» **Selected passage**
Nebraskans for Peace regular columnist, Dr. Bruce Johansen, has written his regular What's HOT in Global Warming? article about the most recent study done by climate scientist Dr. James Hansen and his colleagues.
This article was first published in Nebraskans for Peace March/ April newsletter, and is reprinted with permission.
By Bruce E. Johansen
As our presidential campaign drowns in insults and trivia,
here’s the real news: the world’s coastal cities are on a carbon-dioxide clock.
As the Earth has experienced its warmest winter and early spring in recorded
history, exceeding records in the 121-year instrumental record by an astounding
margin, the scientific debate no longer dwells on whether present levels of
greenhouse-gas emissions in the atmosphere will drown the coasts. The question
is when, and by how much.
During the last few months, an intense El Nino and rising
greenhouse-gas levels have launched temperatures to nearly 5 degrees F. above
20th-century averages. In December, 2015; January, 2016; and February 2016 (the
meteorological winter season), temperatures not only set world records, but did
so by the largest margins (anomalies) since record-keeping began about 1880.

» **Data extracts**

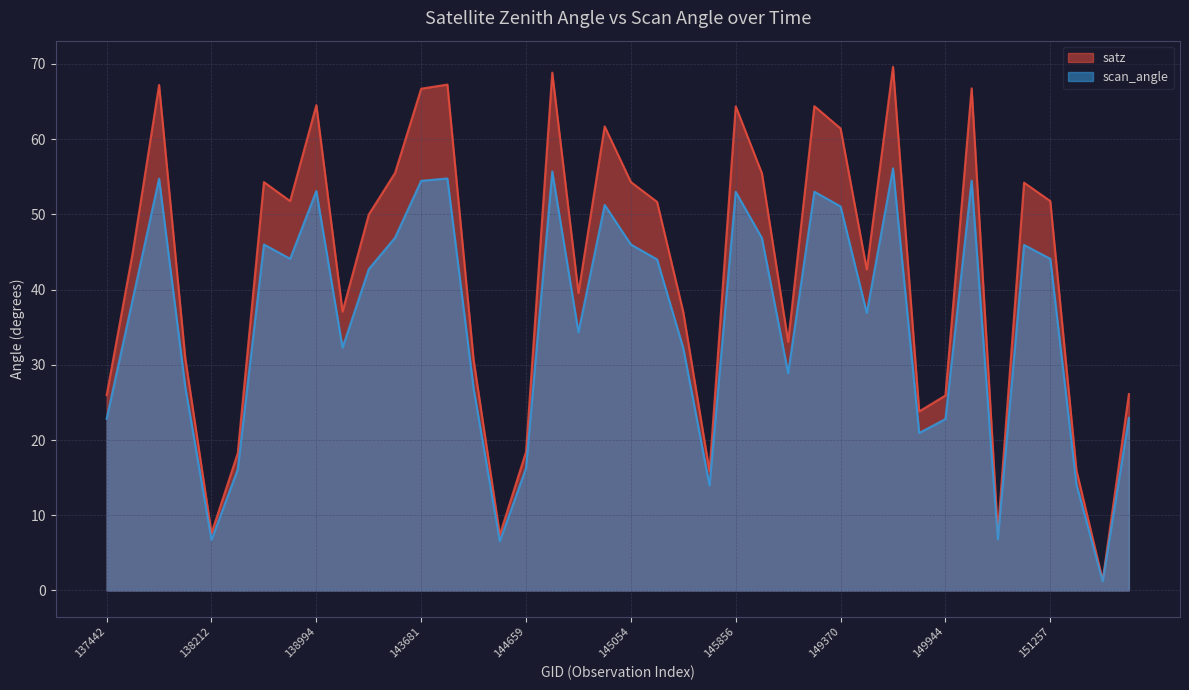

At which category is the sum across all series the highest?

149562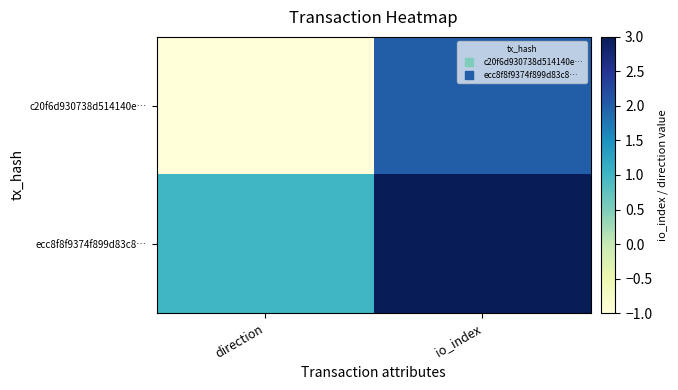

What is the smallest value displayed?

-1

==

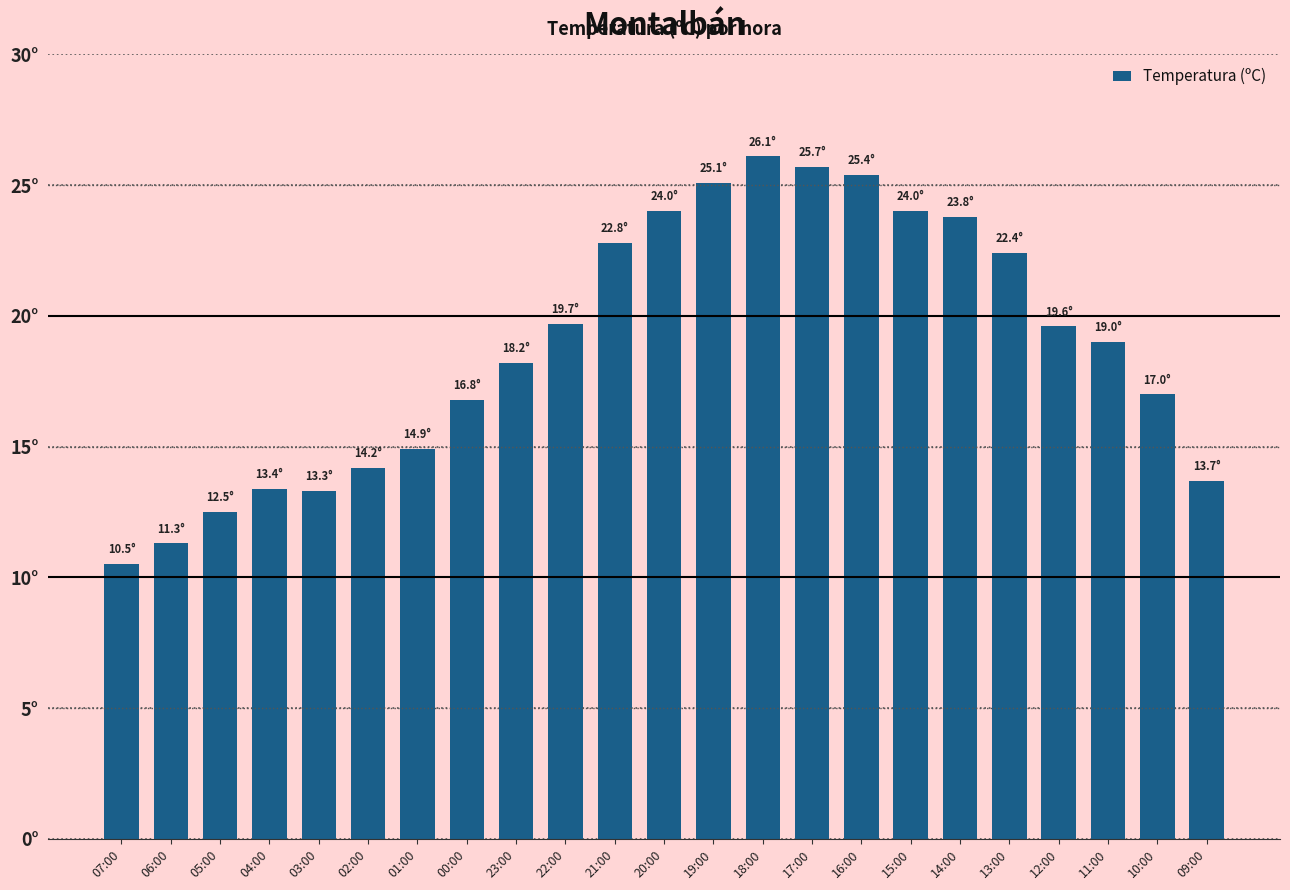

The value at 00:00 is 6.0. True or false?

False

» **What needs to be done**
Retype, word for word, the portion of the global warming column above that opens with the words "By Bruce E." and closes with "by how much.".

» **Response**
By Bruce E. Johansen
As our presidential campaign drowns in insults and trivia,
here’s the real news: the world’s coastal cities are on a carbon-dioxide clock.
As the Earth has experienced its warmest winter and early spring in recorded
history, exceeding records in the 121-year instrumental record by an astounding
margin, the scientific debate no longer dwells on whether present levels of
greenhouse-gas emissions in the atmosphere will drown the coasts. The question
is when, and by how much.